Cellular and biological process controlled by mitochondrial dynamic. Mitochondrial fusion is mediated by mitofusin1/2 (MFN1/2) and OPA1 to produce an elongated mitochondrial network. Elongated mitochondria optimize energy production, prevent apoptosis, and reduce mitophagy. Mitochondrial fission is controlled by DRP1, Mff, and Fis1 to generate a fragmented mitochondrial network. Mitochondrial fission promotes mitophagy to remove the dysfunctional mitochondria but also induces ROS production that cause endoplasmic reticulum (ER) stress and activation of unfolded protein response (UPR). UPR induces the ATF4-dependent upregulation of FGF21 that is secreted by the muscle and causes a premature senescence of epithelial tissues.

FIGURE 16.

The relationship between muscle capillary supply area and aerobic capacity. Frozen sections of human vastus lateralis muscle biopsies stained with lectin (Ulex europaeus) (A) to localize capillaries and succinate dehydrogenase (SDH) (B) as an index of mitochondrial activity. C: Capillary domains represent the area of tissue closer to a given capillary (red dots) than neighboring capillaries. Ci, Cii: Overlap of domains with fast and slow fibers, respectively. Ciii: Magnified region to illustrate overlap of domains (blue outlines) and slow fibers (pink outlines). I: type I fibers; II: type II fibers; arrows indicate corresponding capillary locations in each panel; asterisks identify the same fiber in each panel. Scale bars, 100 μm. [From Bosutti et al. (91).]

FIGURE 17.

Effects of aging on fiber size and capillary supply. Fiber cross-sectional area (FCSA) (A) and local capillary to fiber ratio (LCFR: number of capillaries supplying a fiber) (B) in normal (blue line) and hypertrophied (red line) plantaris muscles from female Wistar rats of different ages. This picture illustrates 1) maturational increases in FCSA and LCFR between the age of 5 and 13 mo, 2) comparing 5- and 25-mo-old rats would have shown no age effect on FCSA and LCFR, and 3) that at all these ages, there is a maintained hypertrophy and angiogenic response (215, 216).

FIGURE 18.

Depicted principal pathways studied in sarcopenia.

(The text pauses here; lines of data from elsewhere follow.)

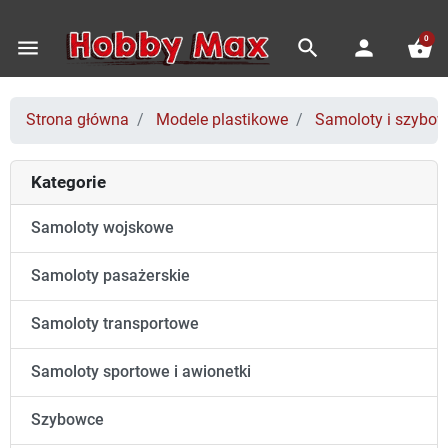
0
menu
search
person
shopping_basket
Strona główna
Modele plastikowe
Samoloty i szybo
Kategorie
Samoloty wojskowe
Samoloty pasażerskie
Samoloty transportowe
Samoloty sportowe i awionetki
Szybowce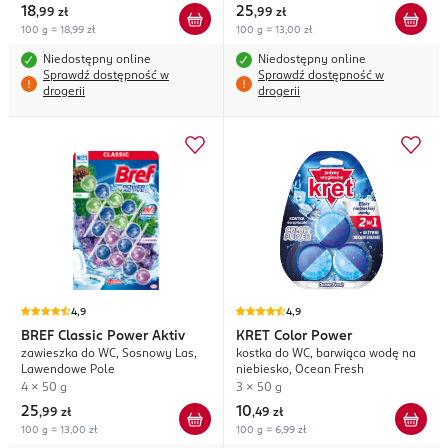
18
25
,
99 zł
,
99 zł
100 g = 18,99 zł
100 g = 13,00 zł
Niedostępny online
Niedostępny online
Sprawdź dostępność w
Sprawdź dostępność w
drogerii
drogerii
4,9
4,9
BREF
Classic Power Aktiv
KRET
Color Power
zawieszka do WC, Sosnowy Las,
kostka do WC, barwiąca wodę na
Lawendowe Pole
niebiesko, Ocean Fresh
4 x 50 g
3 x 50 g
25
10
,
99 zł
,
49 zł
100 g = 13,00 zł
100 g = 6,99 zł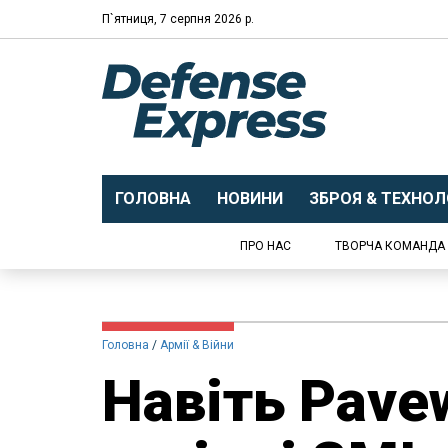
П`ятниця, 7 серпня 2026 р.
ГОЛОВНА
НОВИНИ
ЗБРОЯ & ТЕХНОЛО
ПРО НАС
ТВОРЧА КОМАНДА
Головна
Армії & Війни
Навіть Pave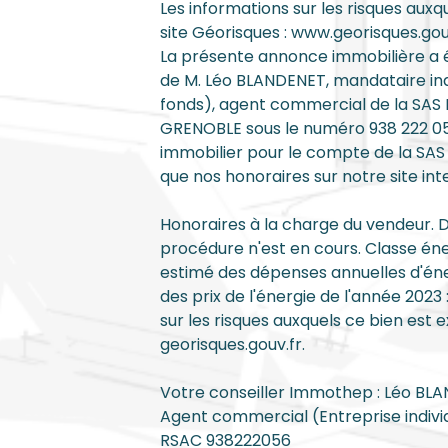
Les informations sur les risques auxq
site Géorisques : www.georisques.gouv
La présente annonce immobilière a ét
de M. Léo BLANDENET, mandataire in
fonds), agent commercial de la SA
GRENOBLE sous le numéro 938 222 056
immobilier pour le compte de la SAS
que nos honoraires sur notre site in
Honoraires à la charge du vendeur. 
procédure n'est en cours. Classe én
estimé des dépenses annuelles d'éner
des prix de l'énergie de l'année 2023
sur les risques auxquels ce bien est e
georisques.gouv.fr.
Votre conseiller Immothep : Léo BL
Agent commercial (Entreprise indivi
RSAC 938222056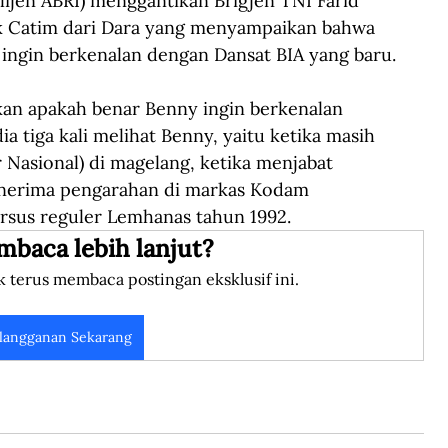
ijen ABRI) menggantikan Brigjen TNI Farid 
ak Catim dari Dara yang menyampaikan bahwa 
 ingin berkenalan dengan Dansat BIA yang baru.
an apakah benar Benny ingin berkenalan 
a tiga kali melihat Benny, yaitu ketika masih 
Nasional) di magelang, ketika menjabat 
erima pengarahan di markas Kodam 
ursus reguler Lemhanas tahun 1992.
mbaca lebih lanjut?
k terus membaca postingan eksklusif ini.
langganan Sekarang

The red arrows underline which and how the different factors have been shown to change in sarcopenia.

FIGURE 19.

Effects of physical exercise on physiological parameters. A: Illustration of the impact of aging and training on a physiological parameter (e.g., muscle mass). Note the linear aging-related decrease in the parameter at a rate of 1% per year of the value at 30 yr (this is similar to the often-reported annual 1% loss of muscle mass). The vertical arrows indicate a 30% improvement in aerobic function, muscle mass, or muscle strength in response to a training program, in which, in absolute terms, the improvement that can be gained decreases with age, also causing a decreasing rejuvenation with increasing age, as illustrated by the horizontal arrows. This thus shows that 1) even when the relative gains do not change with age, the 2) absolute gains and 3) attainable rejuvenation decrease with age. B: The data in A are here expressed as a percentage decline in the physiological parameter from the value it had in the year before. This exponential pattern can be explained by a random accumulation of damage in remaining tissue. [From Degens (200).]